**** GIVEN DATA ****

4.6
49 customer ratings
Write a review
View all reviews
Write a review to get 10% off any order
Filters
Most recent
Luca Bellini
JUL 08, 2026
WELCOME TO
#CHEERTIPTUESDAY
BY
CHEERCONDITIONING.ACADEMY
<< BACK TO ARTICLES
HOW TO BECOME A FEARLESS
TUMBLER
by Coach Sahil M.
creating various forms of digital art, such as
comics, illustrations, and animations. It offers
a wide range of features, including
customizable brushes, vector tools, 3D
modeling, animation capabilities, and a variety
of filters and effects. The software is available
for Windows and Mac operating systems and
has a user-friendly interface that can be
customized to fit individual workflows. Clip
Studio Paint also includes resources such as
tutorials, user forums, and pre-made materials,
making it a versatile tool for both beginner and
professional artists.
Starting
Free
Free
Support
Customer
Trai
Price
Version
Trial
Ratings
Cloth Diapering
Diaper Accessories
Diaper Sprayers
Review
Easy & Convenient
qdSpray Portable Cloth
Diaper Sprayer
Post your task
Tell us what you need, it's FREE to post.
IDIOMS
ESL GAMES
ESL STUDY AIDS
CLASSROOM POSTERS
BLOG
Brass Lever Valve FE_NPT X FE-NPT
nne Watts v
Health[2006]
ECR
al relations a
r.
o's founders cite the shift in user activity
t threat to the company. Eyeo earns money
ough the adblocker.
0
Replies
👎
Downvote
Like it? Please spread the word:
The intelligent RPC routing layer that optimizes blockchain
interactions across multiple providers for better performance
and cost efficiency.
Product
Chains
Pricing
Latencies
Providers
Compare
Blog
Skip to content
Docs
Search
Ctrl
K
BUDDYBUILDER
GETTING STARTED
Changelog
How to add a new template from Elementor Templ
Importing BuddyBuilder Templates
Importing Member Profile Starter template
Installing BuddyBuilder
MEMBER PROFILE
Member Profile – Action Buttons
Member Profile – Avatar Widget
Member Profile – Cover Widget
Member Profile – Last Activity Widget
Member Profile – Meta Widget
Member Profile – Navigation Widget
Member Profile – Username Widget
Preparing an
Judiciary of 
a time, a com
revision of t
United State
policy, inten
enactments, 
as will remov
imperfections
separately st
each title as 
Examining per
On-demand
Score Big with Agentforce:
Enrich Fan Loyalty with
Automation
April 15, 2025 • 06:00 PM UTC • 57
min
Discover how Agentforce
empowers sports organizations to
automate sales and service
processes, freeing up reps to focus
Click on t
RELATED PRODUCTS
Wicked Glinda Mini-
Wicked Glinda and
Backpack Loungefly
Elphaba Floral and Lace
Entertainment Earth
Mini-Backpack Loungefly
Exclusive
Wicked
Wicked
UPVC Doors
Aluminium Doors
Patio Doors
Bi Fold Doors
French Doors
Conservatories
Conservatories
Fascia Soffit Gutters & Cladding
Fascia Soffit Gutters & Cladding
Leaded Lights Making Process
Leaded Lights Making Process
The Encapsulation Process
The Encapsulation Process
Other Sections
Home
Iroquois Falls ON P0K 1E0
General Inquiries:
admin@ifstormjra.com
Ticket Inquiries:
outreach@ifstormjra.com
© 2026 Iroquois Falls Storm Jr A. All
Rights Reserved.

****

• [WHAT TO DO]:
Reproduce, word for word, the stretch of the items from the very start through the line containing "tutorials, user forums, and", and nothing more.

• [ANSWER FOR THIS EXERCISE]:
4.6
49 customer ratings
Write a review
View all reviews
Write a review to get 10% off any order
Filters
Most recent
Luca Bellini
JUL 08, 2026
WELCOME TO
#CHEERTIPTUESDAY
BY
CHEERCONDITIONING.ACADEMY
<< BACK TO ARTICLES
HOW TO BECOME A FEARLESS
TUMBLER
by Coach Sahil M.
creating various forms of digital art, such as
comics, illustrations, and animations. It offers
a wide range of features, including
customizable brushes, vector tools, 3D
modeling, animation capabilities, and a variety
of filters and effects. The software is available
for Windows and Mac operating systems and
has a user-friendly interface that can be
customized to fit individual workflows. Clip
Studio Paint also includes resources such as
tutorials, user forums, and pre-made materials,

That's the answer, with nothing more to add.